Last-minute amendments to the European Commission's draft Fourth Money Laundering Directive will be put to the vote in committee later this week.
The Commission published its draft legislative proposal for the new directive in February last year, following revised recommendations issued by the Financial Action Task Force. It included clauses forcing companies to maintain records of the identities of their beneficial owners.
However this does not go far enough for some member states or the European Parliament, who want the provisions extended to trusts and foundations. After the draft directive appeared, the French and German Finance Ministers Pierre Moscovici and Wolfgang Schauble jointly urged the European Commission to include measures to identify the ultimate beneficiaries of trusts and related legal entities.
Last December, amendments were tabled requiring member states to create public registries listing the beneficiaries of express trusts.
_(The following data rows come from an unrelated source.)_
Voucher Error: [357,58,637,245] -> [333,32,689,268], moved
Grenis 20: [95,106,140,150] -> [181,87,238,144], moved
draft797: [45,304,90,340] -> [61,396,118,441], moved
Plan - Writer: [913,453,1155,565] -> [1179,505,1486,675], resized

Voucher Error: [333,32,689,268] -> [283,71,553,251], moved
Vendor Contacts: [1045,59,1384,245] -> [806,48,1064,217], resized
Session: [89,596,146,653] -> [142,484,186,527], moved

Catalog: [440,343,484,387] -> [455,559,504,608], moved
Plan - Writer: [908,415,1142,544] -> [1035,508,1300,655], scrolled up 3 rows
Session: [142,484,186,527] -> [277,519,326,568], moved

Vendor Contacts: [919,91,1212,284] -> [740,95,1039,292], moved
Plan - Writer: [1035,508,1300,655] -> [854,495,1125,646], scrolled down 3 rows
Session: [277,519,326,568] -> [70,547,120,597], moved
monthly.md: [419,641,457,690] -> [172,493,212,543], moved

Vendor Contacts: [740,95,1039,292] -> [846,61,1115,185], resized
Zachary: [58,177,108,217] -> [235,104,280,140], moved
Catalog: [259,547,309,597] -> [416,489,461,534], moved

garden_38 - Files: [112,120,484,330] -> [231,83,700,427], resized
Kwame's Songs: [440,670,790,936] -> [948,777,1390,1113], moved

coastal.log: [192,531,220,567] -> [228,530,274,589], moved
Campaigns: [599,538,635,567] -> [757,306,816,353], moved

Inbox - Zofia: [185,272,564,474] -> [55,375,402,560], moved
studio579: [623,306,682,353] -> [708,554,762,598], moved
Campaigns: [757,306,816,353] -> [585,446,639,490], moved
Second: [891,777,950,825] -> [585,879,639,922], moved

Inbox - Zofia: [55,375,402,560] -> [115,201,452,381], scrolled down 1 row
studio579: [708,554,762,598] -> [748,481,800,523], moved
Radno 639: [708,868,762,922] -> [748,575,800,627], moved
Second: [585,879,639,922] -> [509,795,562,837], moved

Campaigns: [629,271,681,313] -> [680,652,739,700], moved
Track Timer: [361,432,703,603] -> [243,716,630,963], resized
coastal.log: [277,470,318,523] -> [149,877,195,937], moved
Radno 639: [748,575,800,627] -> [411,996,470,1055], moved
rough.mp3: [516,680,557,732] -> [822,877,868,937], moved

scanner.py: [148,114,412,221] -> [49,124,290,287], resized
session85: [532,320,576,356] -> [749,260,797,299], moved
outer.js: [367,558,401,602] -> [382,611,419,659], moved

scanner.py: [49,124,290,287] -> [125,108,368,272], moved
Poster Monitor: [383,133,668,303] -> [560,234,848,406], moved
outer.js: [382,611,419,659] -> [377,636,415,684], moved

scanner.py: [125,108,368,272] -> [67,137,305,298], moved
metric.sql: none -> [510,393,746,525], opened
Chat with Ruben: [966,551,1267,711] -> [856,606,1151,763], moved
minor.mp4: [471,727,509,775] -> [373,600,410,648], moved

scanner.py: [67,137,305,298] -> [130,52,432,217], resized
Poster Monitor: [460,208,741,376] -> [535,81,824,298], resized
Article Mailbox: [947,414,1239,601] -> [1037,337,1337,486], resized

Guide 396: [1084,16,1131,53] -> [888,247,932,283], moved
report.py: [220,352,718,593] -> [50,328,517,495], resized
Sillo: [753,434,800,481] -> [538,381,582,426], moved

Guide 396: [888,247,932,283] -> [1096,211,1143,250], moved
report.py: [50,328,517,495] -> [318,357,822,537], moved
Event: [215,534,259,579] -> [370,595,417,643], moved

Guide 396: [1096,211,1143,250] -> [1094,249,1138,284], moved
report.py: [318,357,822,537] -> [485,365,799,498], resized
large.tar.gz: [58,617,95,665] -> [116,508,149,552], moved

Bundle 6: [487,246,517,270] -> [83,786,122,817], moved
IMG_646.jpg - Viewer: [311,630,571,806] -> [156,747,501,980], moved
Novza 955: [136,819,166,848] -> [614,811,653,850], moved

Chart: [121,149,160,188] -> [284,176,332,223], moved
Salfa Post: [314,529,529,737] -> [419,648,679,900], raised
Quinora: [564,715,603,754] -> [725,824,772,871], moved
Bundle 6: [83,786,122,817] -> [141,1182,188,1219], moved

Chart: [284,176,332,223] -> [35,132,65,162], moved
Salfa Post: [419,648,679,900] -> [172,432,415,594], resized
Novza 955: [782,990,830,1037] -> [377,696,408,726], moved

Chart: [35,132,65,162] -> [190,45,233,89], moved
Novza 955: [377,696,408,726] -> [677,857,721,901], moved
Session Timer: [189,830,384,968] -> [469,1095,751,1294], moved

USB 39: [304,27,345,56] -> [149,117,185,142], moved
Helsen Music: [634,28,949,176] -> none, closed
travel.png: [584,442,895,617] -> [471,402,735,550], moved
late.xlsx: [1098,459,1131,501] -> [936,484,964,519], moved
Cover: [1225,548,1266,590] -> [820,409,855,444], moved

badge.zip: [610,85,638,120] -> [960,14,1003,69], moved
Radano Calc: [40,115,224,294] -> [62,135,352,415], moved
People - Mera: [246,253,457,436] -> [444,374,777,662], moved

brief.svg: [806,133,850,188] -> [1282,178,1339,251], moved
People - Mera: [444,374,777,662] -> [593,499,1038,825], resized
Amendment 121 adds to the Commission's draft text the phrase ‘Member States should therefore ensure that beneficial ownership information on companies and trusts is available through public registries’. Amendment 222 requires member states to publish ‘for trusts, the identity of the settlor, trustee(s), the protector (if any), the beneficiary or class of beneficiaries, and any other natural person exercising ultimate effective control over the trust (including through a chain of control or ownership)’.
The amendments will go to a vote in parliamentary committee on Thursday (13 Feb). The bill as amended is expected to be introduced to a full plenary session of the European Parliament on 11 March.
‘The European Parliament thinks all trusts are the work of the devil designed to aid tax dodgers,' said Richard Frimston TEP, Chair of STEP's EU Committee, quoted in the Sunday Telegraph yesterday. ‘But trusts are an integral part of English law and underpin the most everyday of transactions.’ He pointed out that mere shared ownership of an English property creates an express trust.
Last November, in an open letter to EU institutions, UK Prime Minister David Cameron suggested that trusts should not be included in the Fourth Money Laundering Directive’s beneficial ownership provisions.